Task brief: Copy the result of filtering the entries below for lines that include the string "Zeitung".

Extracted page text data
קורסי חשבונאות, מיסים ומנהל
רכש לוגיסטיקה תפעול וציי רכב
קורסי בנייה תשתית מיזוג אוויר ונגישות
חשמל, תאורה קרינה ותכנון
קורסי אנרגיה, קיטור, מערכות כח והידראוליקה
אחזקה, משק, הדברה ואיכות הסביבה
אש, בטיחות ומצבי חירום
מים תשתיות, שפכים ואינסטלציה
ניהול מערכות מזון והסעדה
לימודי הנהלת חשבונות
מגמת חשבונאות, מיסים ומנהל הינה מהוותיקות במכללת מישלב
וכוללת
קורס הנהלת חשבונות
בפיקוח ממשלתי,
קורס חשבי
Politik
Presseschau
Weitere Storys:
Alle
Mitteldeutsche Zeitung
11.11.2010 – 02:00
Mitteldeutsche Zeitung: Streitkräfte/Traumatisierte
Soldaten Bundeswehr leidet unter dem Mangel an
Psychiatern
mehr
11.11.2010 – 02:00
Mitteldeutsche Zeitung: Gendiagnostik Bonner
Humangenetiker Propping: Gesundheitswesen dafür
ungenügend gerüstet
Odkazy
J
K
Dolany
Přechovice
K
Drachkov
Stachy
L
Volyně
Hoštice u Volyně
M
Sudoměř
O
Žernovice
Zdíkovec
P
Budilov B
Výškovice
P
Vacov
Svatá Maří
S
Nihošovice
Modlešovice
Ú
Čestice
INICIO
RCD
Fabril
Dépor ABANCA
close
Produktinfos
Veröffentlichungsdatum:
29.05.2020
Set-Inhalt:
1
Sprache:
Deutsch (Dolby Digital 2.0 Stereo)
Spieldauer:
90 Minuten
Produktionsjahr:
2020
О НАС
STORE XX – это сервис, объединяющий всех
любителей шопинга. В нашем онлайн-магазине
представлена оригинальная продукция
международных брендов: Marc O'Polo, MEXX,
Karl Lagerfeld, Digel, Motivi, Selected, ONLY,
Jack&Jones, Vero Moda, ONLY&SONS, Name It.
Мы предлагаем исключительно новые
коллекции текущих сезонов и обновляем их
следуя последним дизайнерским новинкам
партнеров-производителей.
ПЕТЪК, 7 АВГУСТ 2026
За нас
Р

Answer to this task:
Mitteldeutsche Zeitung
Mitteldeutsche Zeitung: Streitkräfte/Traumatisierte
Mitteldeutsche Zeitung: Gendiagnostik Bonner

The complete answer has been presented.